I have not noticed any significant decrease in performance by adding the second copper MCPCB, probably due to the liquid metal and large area not being a bottleneck.
Tonight I will be doing some tests with the oslon black flat installed at 6 amps, we will see how much the output drops over time and maybe some beamshots :slight_smile:
No time for lux measurements yet, need to find a good 150m long straight stretch.

That sounds like a lot cleaner solution to the short screw/focus issue. How nice that the CST-90 will end up at just the right place. looking forward to more shots.

Great stuff, Enderman :+1: :+1: :+1: :+1: :+1:

With the pump overheating, why don’t you use shorter tubing? For such a small and low power emitter it is an overkill. Lowering its resistance would relieve the stress on the poor pump. Or fabbing a metal mount that would act as a heatsink /passive cooling. You have lots of metal that could disperse the heat. Another possible solution could be using the same tubing wrapped around the motor to cool down the pump as well. Just my thoughts.

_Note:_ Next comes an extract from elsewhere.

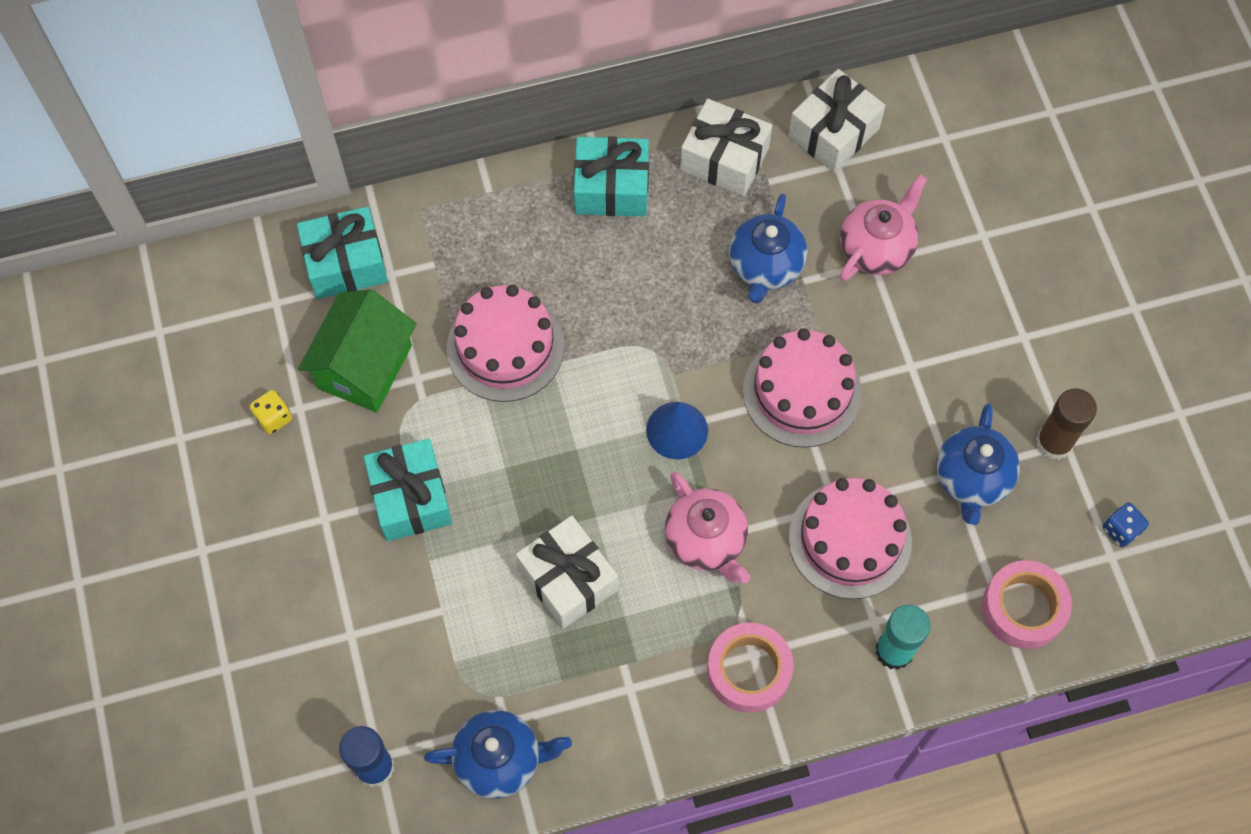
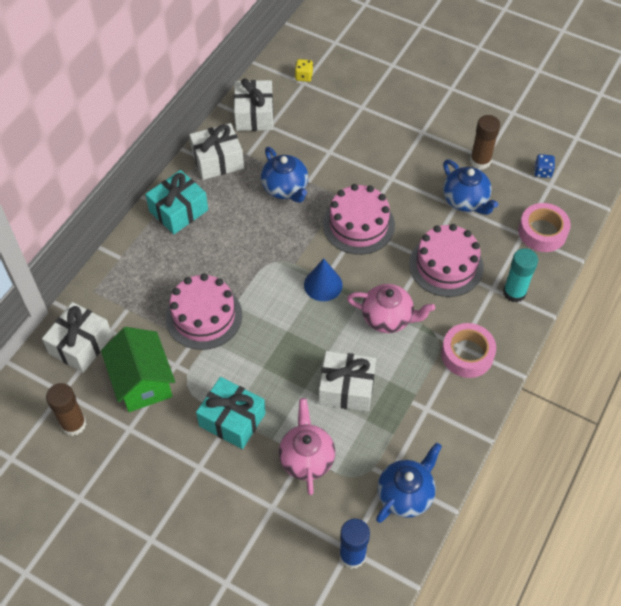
camera: 45 degrees left, 10 degrees down
(252, 350) = (73, 424): none -> brown glue stick
(273, 418) = (120, 445): yellow dice -> yellow dice (304, 76)
(346, 263) = (81, 345): turquoise gift -> white gift
(876, 248) = (324, 145): pink teapot -> pink teapot (306, 458)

BTW this project is awesome!!!

:smiley:


Thank you! More beam shots hopefully coming tonight!


Thanks!
You’re right, in fact for the synios LEDs I could probably get away with using just two heatpipes or simply attaching the LED directly to the aluminum spider without any additional cooling.
However, I do want to have the flexibility of using a black flat or possibly the CFT90 in the future, and those 100% need the overkill cooling in order to not overheat.
I’m afraid to kink the tubing by wrapping it so tightly around the motor, there are special motor cooling coils for RC boats I could use if I wanted but the easiest solution is to just heatsink the pump to the aluminum body using a half-circle cut into an aluminum block, which I just machined today :slight_smile:

Lightbringer actually suggested I put multiple tubing runs in parallel for reduced flow restriction with the same amount of cooling, maybe in a future prototype I can do that.
For now I need to keep things simple, there is almost no room left inside :confused:
Since the pump still has a high flow rate even with all the tubing, I think I will be fine simply adding a thermal path from the pump to the body.